Got home that evening, started the drug stuff and ice and thought just how dang lucky I was that day. Maybe luck isn't the right word. I DID see her and anticipate her action. Just not soon enough.
So there you have it, the nuts and bolts of my first impact with a vehicle after all these years.
Sad to hear about the bike. So did i read that right as for the insurance stuff? Sounds like its too pricey to fix, so once they do their thing you will likely get a new bike on their dime right?End of the road for the R1150GSA...
Cycle-Lift retrieved the scooter and trailered it up to Roberts at Lonestar BMW. A quick once-over revealed for sure one fork tube, possibly both. I made contact with my insurance company and later spoke with the adjuster who again, was very cordial and pleasant to deal with. He said he would get over to Lonestar Friday to evaluate the bike and go from there.

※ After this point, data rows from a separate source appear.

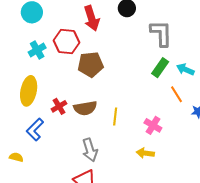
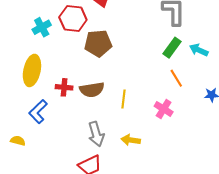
orange line: (176, 94) -> (176, 78), moved
red cross: (59, 106) -> (64, 87), turned 35
yellow arrow: (145, 153) -> (131, 140), moved

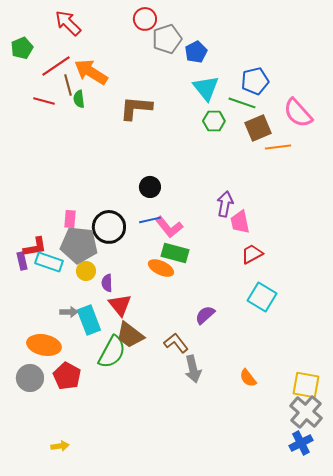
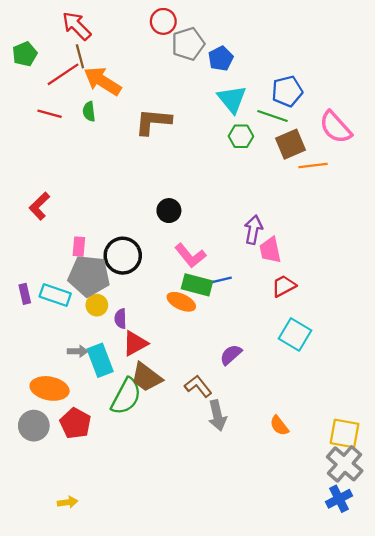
brown line: (68, 85) -> (80, 56), moved
blue line: (150, 220) -> (220, 280), moved
red L-shape: (35, 247) -> (39, 206), moved, turned 145
red triangle: (120, 305) -> (135, 343), turned 40

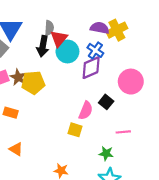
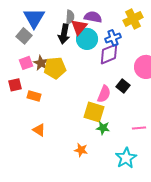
purple semicircle: (100, 28) -> (93, 17), moved
blue cross: (95, 50) -> (113, 38), turned 35
yellow square: (75, 130) -> (94, 112), size x1.5
pink line: (123, 132) -> (139, 128), moved
green star: (106, 153) -> (103, 128), moved

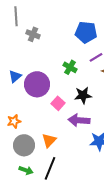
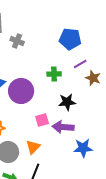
green cross: (70, 67) -> (54, 74), turned -32
pink square: (58, 103) -> (42, 120), moved, turned 32

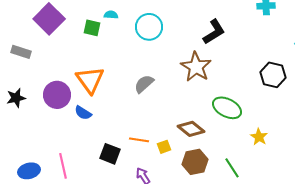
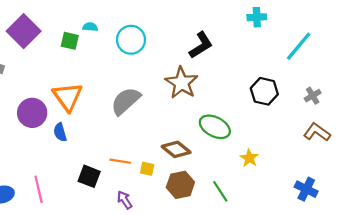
gray semicircle: (144, 84) -> (126, 101), size x1.4
blue semicircle: (83, 113) -> (60, 132), turned 42
yellow square: (164, 147) -> (147, 169), turned 32

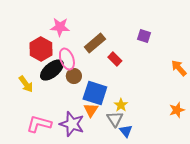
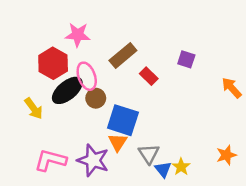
purple square: (144, 36) -> (186, 59), moved
yellow star: (121, 105) -> (181, 167), moved
orange star: (177, 110) -> (226, 155), moved

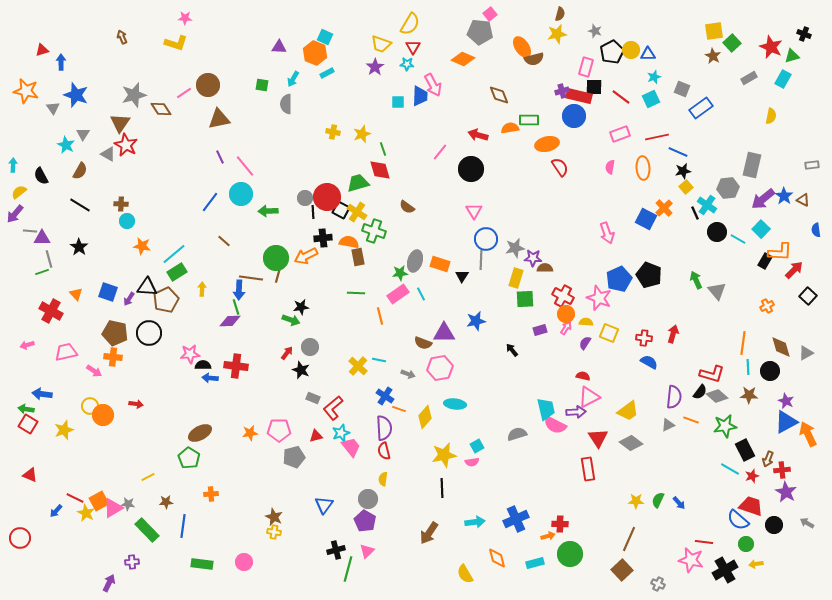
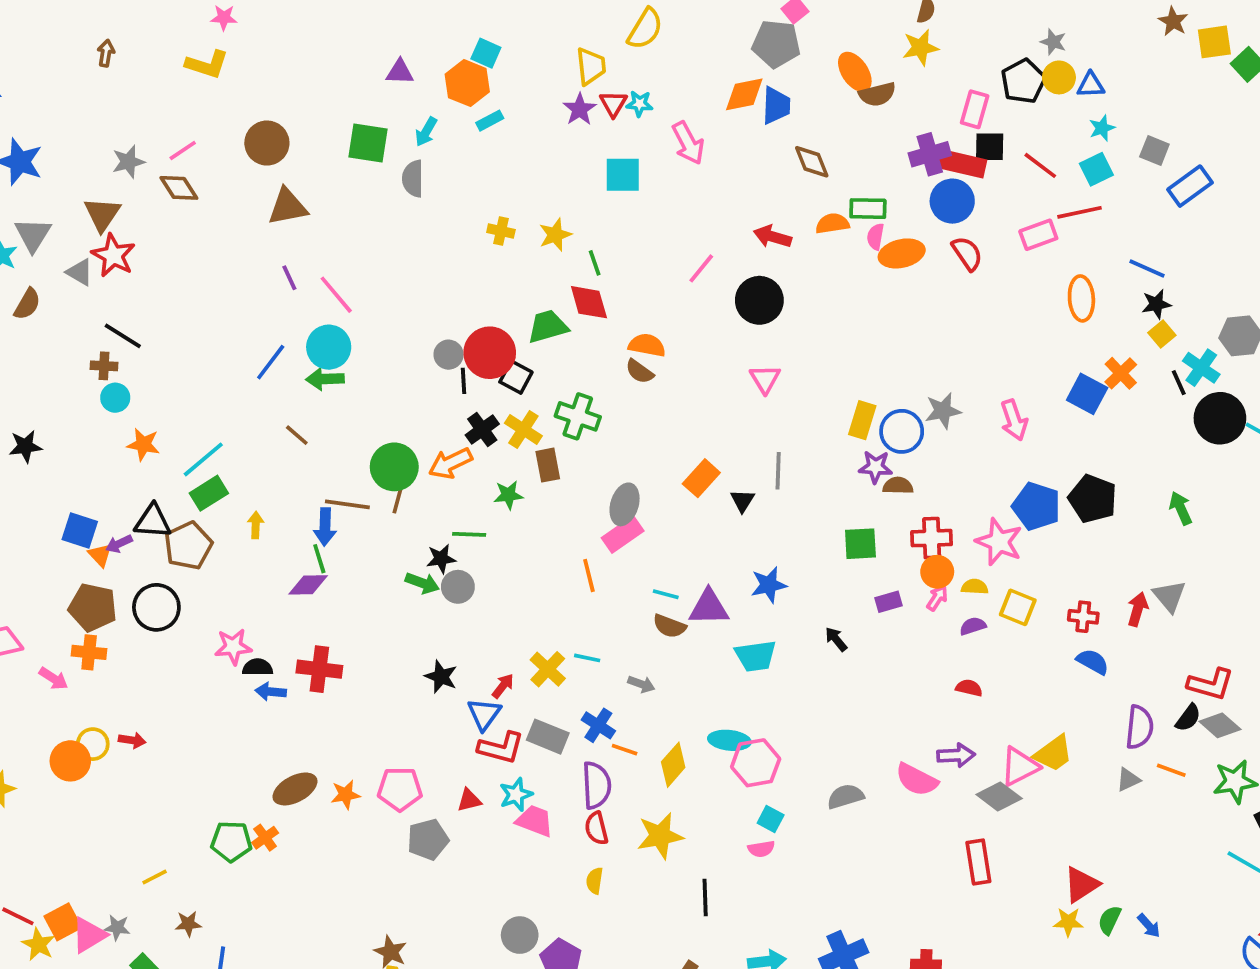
gray star: (595, 31) -> (1053, 42), moved
brown arrow: (122, 37) -> (106, 53), turned 32
yellow trapezoid: (381, 44) -> (591, 66), turned -115
red triangle: (413, 47) -> (613, 104), moved
brown star: (713, 56) -> (1173, 21), moved
orange diamond: (463, 59) -> (744, 94), turned -35
green square: (262, 85) -> (368, 143), size x1.6
purple cross: (562, 91) -> (930, 154), size x1.5
pink line: (184, 93) -> (183, 151), moved
gray star: (134, 95) -> (128, 162), size x0.7
blue trapezoid: (420, 96) -> (776, 106), moved
cyan square: (398, 102) -> (623, 175), size x1.5
gray triangle: (83, 134) -> (33, 235), size x1.5
red line: (657, 137) -> (1080, 212), moved
red semicircle: (560, 167) -> (967, 253), moved
pink semicircle: (610, 167) -> (875, 237), moved
black line: (80, 205) -> (123, 336), moved
green arrow: (268, 211) -> (325, 379), moved
yellow cross: (357, 212) -> (523, 429), moved
black circle: (717, 232) -> (1220, 418), size x1.4
black cross: (323, 238) -> (482, 429), turned -30
blue circle: (486, 239) -> (902, 431), moved
orange semicircle: (349, 242) -> (647, 345), moved
black star: (79, 247) -> (25, 446), turned 30
gray star: (515, 248) -> (943, 411), moved
gray ellipse: (415, 261) -> (625, 504), moved
orange rectangle: (440, 264) -> (701, 478), turned -66
green star: (400, 273) -> (508, 495), moved
yellow rectangle: (516, 278) -> (862, 420), moved
blue pentagon: (619, 279) -> (1036, 506), turned -30
gray triangle: (717, 291) -> (1169, 596), moved
green line: (356, 293) -> (469, 534), moved
orange triangle: (76, 294) -> (100, 555), moved
cyan line: (421, 294) -> (666, 594), moved, turned -48
red cross: (563, 296) -> (932, 538), turned -30
purple arrow: (129, 299) -> (119, 544), turned 32
purple semicircle: (585, 343) -> (973, 626), turned 40
gray circle: (310, 347) -> (458, 587), moved
red arrow: (287, 353) -> (503, 686), moved
pink hexagon: (440, 368) -> (756, 763), moved
pink triangle: (589, 397) -> (1020, 767), moved
gray rectangle: (313, 398) -> (548, 737), moved, size x1.5
yellow circle: (90, 406) -> (93, 744), moved
red L-shape: (333, 408) -> (501, 748), turned -125
cyan trapezoid: (546, 409) -> (756, 656), moved, turned 95
brown ellipse: (200, 433) -> (295, 789), moved
red triangle: (598, 438) -> (1081, 884), moved, turned 30
gray diamond: (631, 443) -> (999, 796), moved
cyan square: (477, 446) -> (771, 819), turned -32
pink trapezoid: (351, 447) -> (535, 821), turned -30
yellow star: (444, 455) -> (660, 836), moved
green pentagon: (189, 458) -> (231, 841), turned -30
orange cross: (211, 494) -> (265, 838), moved, turned -32
gray circle: (368, 499) -> (520, 935), moved
blue triangle: (324, 505) -> (484, 714), moved

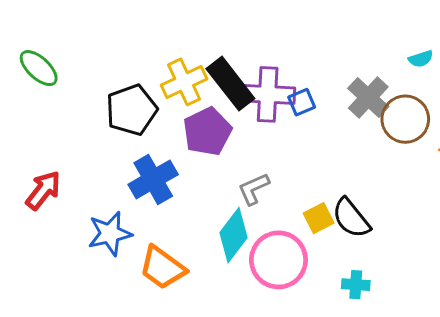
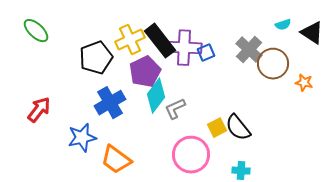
cyan diamond: (234, 235) -> (156, 96), moved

So on Friday, TexTom and I made our way up to Chuy's next door and had some good post-accident recovery food. (Hatch chili chicken enchiladas) Afterwards, we wandered over to Lonestar to just look and get an idea of the rough estimate that Robert and his crew worked up. On first pass, it wasn't too terrible to include both fork tubes, the trailing arm, fork bridge and 'beak'. While we were there, the adjuster arrived so I got to meet him and watch/ask questions. Robert, TexTom, the adjuster and me went back to see the bike and upon closer inspection, a couple more things were noticed including the front wheel. Eeks, that's $1300 and would go up as a new front tire would probably be mounted.
Well, in a nutshell, that put the repair cost over the threshold to repair the bike. The R1150GSA had seen it's last mile at the hands of an inattentive driver. Later that afternoon, the adjuster called me up and talked numbers and options.
So I still need to find out what her insurance company is going to do on the bike. I learned I can do the whole thing from my side/through my insurance without any ill effects on premiums etc. as this is a "no fault" incident. I just need to cough up the deductible for them to do this, they subregate? the thing to her company and my $500 comes back to me.
It was a fun bike and as always, good looking too.